On the law Yoo commented, “Legally, he has given the Obama White House bad advice on the scope of executive privilege, which the Supreme Court in Nixon made clear is centered on the president’s right to discuss the most sensitive national security, military and diplomatic matters with his aides. Either the White House is admitting that President Obama was involved in the ‘Fast and Furious’ controversy (which seems hard to believe), or they are seeking to claim executive privilege to mere discussion of low-level staff with the Attorney General, which the Constitution does not recognize.”
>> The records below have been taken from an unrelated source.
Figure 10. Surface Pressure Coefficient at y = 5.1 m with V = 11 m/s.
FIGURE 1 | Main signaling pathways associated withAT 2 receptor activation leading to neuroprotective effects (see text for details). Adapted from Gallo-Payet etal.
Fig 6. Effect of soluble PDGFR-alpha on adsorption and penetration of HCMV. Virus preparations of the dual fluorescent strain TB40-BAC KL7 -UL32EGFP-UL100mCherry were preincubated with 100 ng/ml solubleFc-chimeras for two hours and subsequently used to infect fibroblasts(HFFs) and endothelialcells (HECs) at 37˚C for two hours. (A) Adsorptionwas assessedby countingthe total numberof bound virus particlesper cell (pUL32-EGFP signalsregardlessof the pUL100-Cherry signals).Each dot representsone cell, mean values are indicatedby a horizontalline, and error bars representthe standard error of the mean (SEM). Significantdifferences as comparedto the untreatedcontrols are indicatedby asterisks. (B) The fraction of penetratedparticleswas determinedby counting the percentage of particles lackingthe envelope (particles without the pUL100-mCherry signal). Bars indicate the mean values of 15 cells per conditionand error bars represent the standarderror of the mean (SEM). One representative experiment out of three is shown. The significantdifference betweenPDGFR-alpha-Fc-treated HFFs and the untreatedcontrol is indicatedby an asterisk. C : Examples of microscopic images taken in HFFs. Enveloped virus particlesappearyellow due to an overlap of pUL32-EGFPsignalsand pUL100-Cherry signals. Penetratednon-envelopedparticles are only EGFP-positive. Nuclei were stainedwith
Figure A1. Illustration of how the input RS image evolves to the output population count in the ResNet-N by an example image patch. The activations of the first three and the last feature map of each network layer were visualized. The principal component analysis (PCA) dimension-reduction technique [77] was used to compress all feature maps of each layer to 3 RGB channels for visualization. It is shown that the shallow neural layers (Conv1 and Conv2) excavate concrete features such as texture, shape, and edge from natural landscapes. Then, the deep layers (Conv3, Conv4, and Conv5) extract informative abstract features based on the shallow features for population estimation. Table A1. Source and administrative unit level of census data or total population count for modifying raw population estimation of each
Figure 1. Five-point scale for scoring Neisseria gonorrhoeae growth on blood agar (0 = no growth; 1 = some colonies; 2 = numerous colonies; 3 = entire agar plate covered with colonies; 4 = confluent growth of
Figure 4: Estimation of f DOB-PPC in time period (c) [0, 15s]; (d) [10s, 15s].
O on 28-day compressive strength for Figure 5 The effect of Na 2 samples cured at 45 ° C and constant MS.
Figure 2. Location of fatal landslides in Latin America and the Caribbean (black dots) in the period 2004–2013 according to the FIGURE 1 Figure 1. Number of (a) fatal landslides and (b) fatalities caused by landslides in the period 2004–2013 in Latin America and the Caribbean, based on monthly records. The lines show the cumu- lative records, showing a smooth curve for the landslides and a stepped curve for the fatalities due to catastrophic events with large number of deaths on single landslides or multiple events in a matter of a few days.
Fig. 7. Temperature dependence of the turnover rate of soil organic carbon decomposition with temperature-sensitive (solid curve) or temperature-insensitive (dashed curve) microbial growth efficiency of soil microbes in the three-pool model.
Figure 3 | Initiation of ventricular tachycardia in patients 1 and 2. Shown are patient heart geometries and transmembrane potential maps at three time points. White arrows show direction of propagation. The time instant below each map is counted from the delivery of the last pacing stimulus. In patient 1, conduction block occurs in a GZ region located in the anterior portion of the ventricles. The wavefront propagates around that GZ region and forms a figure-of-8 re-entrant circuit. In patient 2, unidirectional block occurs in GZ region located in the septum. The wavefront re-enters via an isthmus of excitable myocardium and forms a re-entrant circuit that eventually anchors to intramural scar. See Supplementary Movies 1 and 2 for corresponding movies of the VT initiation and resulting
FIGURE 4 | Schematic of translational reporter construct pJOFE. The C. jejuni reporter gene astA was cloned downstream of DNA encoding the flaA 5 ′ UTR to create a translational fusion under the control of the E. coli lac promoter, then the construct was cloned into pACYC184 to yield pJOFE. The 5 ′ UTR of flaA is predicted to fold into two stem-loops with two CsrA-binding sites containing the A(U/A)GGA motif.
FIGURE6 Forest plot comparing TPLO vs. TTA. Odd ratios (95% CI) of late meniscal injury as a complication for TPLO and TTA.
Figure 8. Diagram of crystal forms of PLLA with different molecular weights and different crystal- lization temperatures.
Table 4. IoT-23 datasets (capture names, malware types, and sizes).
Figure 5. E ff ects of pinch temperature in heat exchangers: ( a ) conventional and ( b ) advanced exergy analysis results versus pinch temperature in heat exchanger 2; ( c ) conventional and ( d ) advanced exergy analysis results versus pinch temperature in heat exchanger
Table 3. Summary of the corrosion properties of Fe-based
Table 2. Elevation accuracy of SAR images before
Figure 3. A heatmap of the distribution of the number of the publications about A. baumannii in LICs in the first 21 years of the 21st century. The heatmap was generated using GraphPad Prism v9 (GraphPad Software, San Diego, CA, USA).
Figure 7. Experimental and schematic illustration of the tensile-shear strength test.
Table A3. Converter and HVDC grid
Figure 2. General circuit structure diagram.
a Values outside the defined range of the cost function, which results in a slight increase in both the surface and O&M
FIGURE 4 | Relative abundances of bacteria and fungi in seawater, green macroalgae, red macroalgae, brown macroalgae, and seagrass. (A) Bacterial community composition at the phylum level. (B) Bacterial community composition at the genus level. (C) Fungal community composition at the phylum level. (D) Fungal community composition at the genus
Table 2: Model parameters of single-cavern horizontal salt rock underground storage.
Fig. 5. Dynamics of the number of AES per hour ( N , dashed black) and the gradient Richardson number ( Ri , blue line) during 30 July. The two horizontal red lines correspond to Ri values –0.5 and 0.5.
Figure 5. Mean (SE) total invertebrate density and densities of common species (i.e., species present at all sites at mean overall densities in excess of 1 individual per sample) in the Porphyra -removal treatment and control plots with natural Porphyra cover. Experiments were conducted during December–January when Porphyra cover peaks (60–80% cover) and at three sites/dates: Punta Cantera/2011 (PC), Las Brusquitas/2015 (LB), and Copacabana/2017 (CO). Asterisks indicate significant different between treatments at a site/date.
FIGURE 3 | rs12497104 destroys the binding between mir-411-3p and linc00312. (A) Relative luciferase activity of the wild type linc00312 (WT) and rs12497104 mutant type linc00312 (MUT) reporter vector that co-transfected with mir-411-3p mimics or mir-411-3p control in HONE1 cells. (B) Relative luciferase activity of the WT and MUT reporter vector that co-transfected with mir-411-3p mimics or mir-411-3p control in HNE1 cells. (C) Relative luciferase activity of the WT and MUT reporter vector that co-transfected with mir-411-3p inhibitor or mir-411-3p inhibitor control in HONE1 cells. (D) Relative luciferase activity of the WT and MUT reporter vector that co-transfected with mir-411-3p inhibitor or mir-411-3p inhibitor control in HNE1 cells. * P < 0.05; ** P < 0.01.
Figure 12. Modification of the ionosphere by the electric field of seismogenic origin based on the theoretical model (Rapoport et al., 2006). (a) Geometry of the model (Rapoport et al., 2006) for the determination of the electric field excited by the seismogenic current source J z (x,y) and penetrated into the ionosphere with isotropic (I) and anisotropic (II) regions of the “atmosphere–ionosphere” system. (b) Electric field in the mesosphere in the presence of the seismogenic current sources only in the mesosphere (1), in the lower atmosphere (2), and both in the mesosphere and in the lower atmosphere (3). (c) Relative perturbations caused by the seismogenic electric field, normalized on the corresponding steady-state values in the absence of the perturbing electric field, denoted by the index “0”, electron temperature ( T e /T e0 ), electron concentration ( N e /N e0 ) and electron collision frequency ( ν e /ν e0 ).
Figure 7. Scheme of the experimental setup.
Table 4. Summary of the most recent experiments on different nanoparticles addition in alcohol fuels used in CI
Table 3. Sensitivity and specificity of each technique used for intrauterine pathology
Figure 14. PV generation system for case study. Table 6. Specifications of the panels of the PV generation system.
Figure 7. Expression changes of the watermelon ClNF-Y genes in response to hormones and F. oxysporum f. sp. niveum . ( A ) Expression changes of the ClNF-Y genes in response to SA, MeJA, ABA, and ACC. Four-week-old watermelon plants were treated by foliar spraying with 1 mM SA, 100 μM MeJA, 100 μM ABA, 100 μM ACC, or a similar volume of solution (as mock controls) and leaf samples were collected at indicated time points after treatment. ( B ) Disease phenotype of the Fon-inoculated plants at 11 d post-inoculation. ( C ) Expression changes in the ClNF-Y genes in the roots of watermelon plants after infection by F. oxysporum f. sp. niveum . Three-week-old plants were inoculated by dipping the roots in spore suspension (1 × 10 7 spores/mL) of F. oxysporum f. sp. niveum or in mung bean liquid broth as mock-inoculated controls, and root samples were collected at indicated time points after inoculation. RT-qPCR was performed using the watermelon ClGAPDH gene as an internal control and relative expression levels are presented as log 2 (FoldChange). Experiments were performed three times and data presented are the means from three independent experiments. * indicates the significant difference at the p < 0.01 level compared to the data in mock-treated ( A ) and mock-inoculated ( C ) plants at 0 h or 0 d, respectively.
It may not matter in the end that much. You might recall that in 2008, the Bush administration was battling Congress and found a couple of aides in contempt:
No congressional committee has held an executive branch official in contempt of Congress since July 2008, when the Democrat-led House Judiciary Committee found Karl Rove, the former adviser to President George W. Bush, in contempt over the alleged politicization of U.S. attorneys’ offices.Two points worth making:
The resolution was never taken up by the full House, though two other Bush officials, former counsel Harriet E. Miers and former Chief of Staff Joshua B. Bolten, were held in contempt by the chamber earlier in 2008, also in connection with the U.S. attorneys scandal.
After Miers and Bolten were found in contempt by the Democrat-led House in February 2008, House leaders asked the Justice Department to prosecute them. Then-Attorney General Michael B. Mukasey refused, and Democrats turned to the courts to try to obtain more information from the two aides.
A trial judge sided with the House, but the dispute eventually subsided as the Bush administration left office and the Obama administration took over.
- There's a fundamental difference in importance between the two investigations. No one seriously disputes that a president has a right to fire any U.S. attorney at any time, for any reason, because they are political appointees. In Fast and Furious, there is actual wrongdoing and a body count.
- There is a chance the dispute will subside if Obama is defeated in November, because it would be my guess that Mitt Romney wouldn't want to pursue the matter any further. And why do you suppose that is? Back to Rubin:
Principled Democrats who may soon face a Romney administration had better pipe up. Otherwise the precedent will be there for vast expansion of executive power and squashing of Congress’s proper role in our system of government.
Exactly right. This is the reason that I've always had misgivings about the Patriot Act. When you are in power, you should be careful not to claim any power that your political opponents would then be able to use against you when you are out of power.
My guess is that the documents that Congressman Issa is seeking are embarrassing as hell to Holder and to the administration. I don't know that there's any straight-up criminal activity involved and I'd actually be surprised if there were. But as we've learned over and over, the coverup is always worse than the crime. Unless there's something in those documents that implicates the administration in criminal activity, it would be a lot better for everyone if Holder just forked over the documents. That he refuses to do so makes the matter a lot more problematic.
2 comments:
obama has a solid history of throwing his own under the bus when they are a drag on him.
it would be easy to toss holder, but he wont when he should.
this is why i think that there is white house involvement.
he's covering his own ass, and nobody else's.
You could be right, Gino. If so, what a mistake.